Set out the lines below as a Markdown table with the columns Row and Line, numbering each line and skipping any blank ones. Leave the pictures out of the table.

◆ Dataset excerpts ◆
┄┄┄┄┄┄
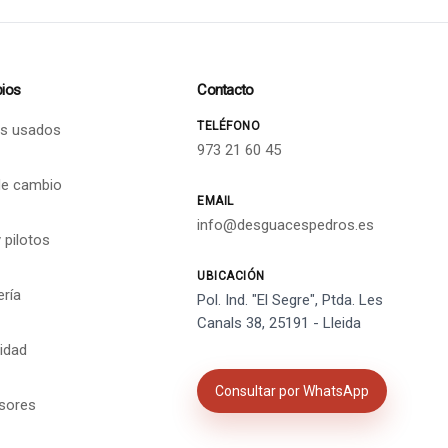
ios
Contacto
TELÉFONO
s usados
973 21 60 45
de cambio
EMAIL
info@desguacespedros.es
 pilotos
UBICACIÓN
ería
Pol. Ind. "El Segre", Ptda. Les
Canals 38, 25191 - Lleida
cidad
Consultar por WhatsApp
isores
┄┄┄┄┄┄
◆ The answer ◆
| Row | Line |
|---|---|
| 1 | ios |
| 2 | Contacto |
| 3 | TELÉFONO |
| 4 | s usados |
| 5 | 973 21 60 45 |
| 6 | de cambio |
| 7 | EMAIL |
| 8 | info@desguacespedros.es |
| 9 |  pilotos |
| 10 | UBICACIÓN |
| 11 | ería |
| 12 | Pol. Ind. "El Segre", Ptda. Les |
| 13 | Canals 38, 25191 - Lleida |
| 14 | cidad |
| 15 | Consultar por WhatsApp |
| 16 | isores |